## Required action
Exact copy, no pictures: restate each entry below word for word.

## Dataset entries
════════════════
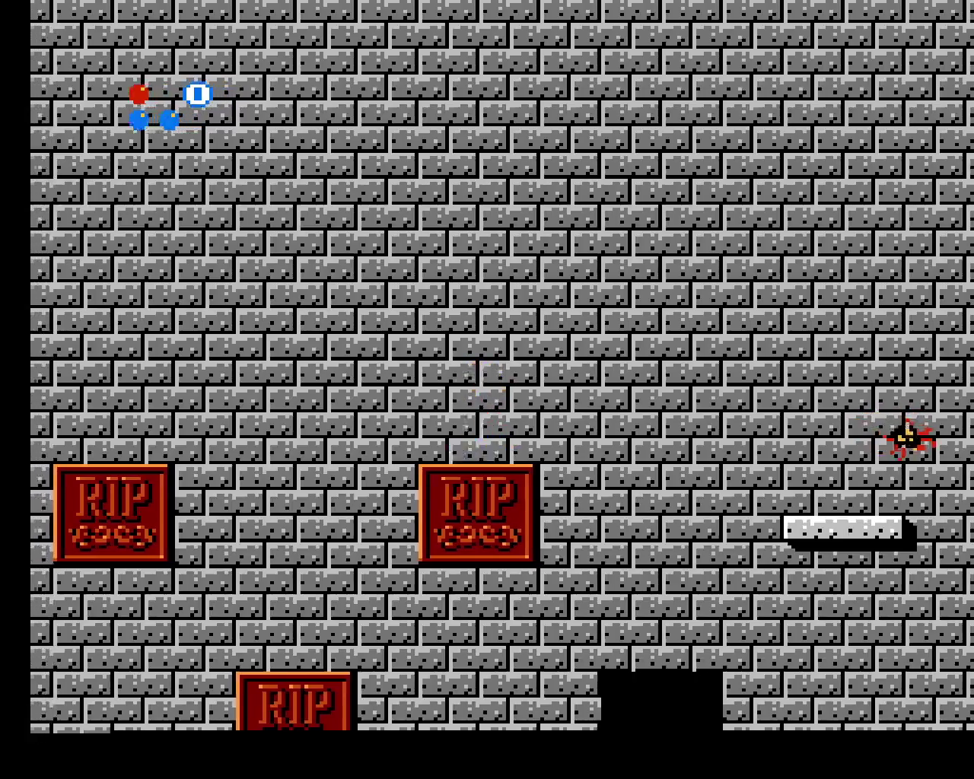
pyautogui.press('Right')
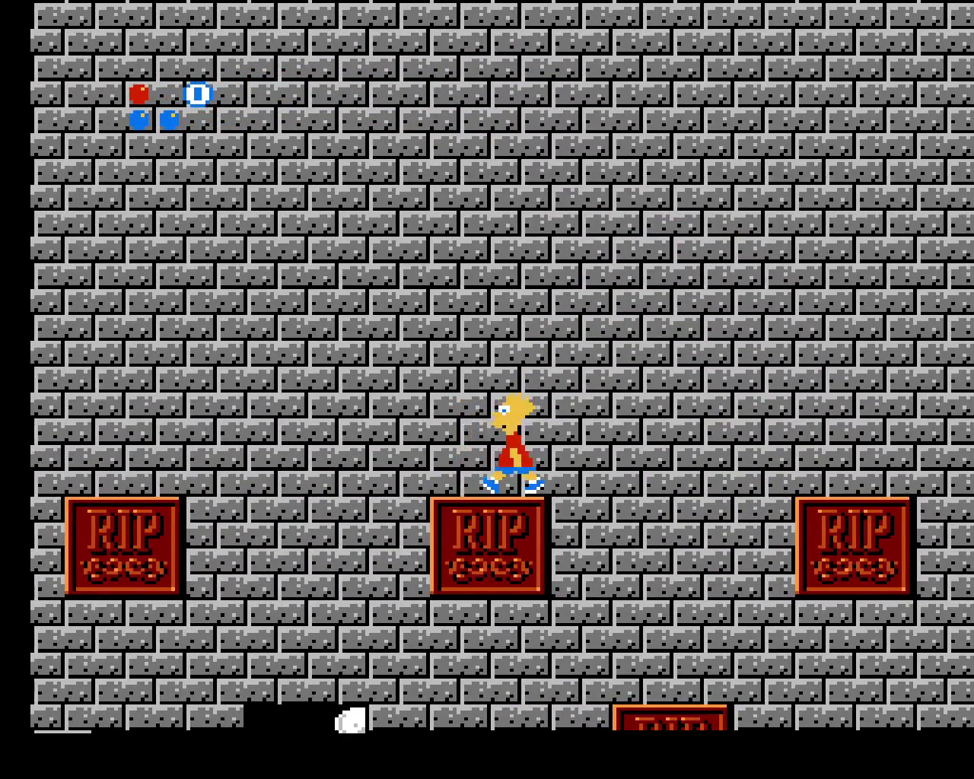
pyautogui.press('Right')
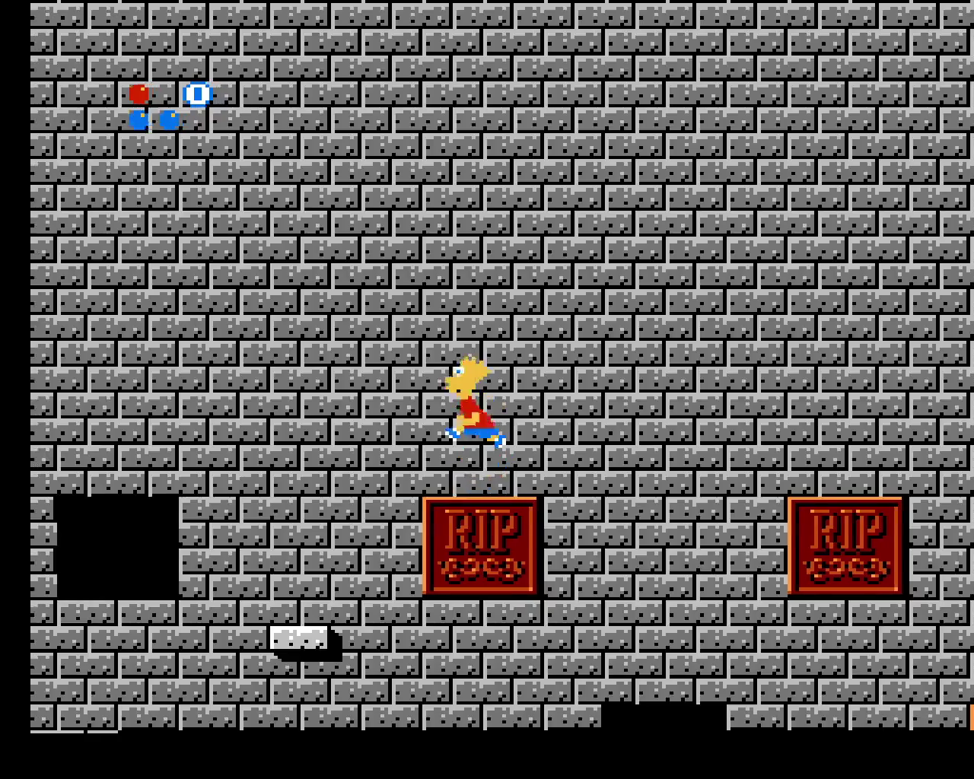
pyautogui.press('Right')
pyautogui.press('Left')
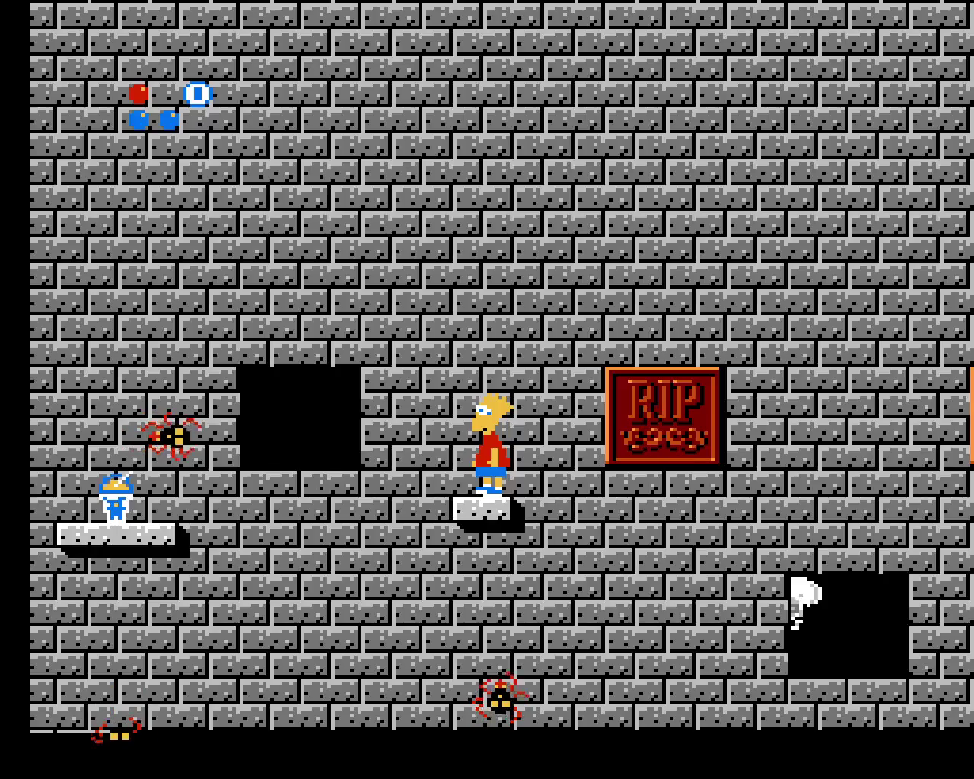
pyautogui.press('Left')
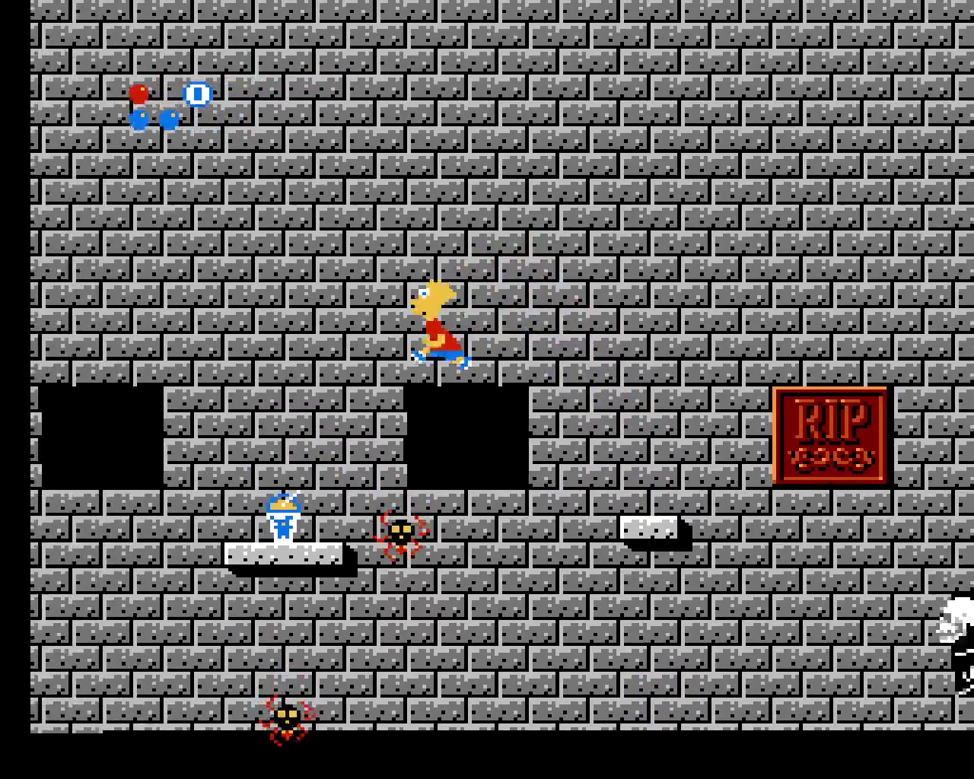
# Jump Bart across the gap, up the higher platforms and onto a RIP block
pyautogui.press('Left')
════════════════
## Answer
pyautogui.press('Right')
pyautogui.press('Right')
pyautogui.press('Right')
pyautogui.press('Left')
pyautogui.press('Left')
# Jump Bart across the gap, up the higher platforms and onto a RIP block
pyautogui.press('Left')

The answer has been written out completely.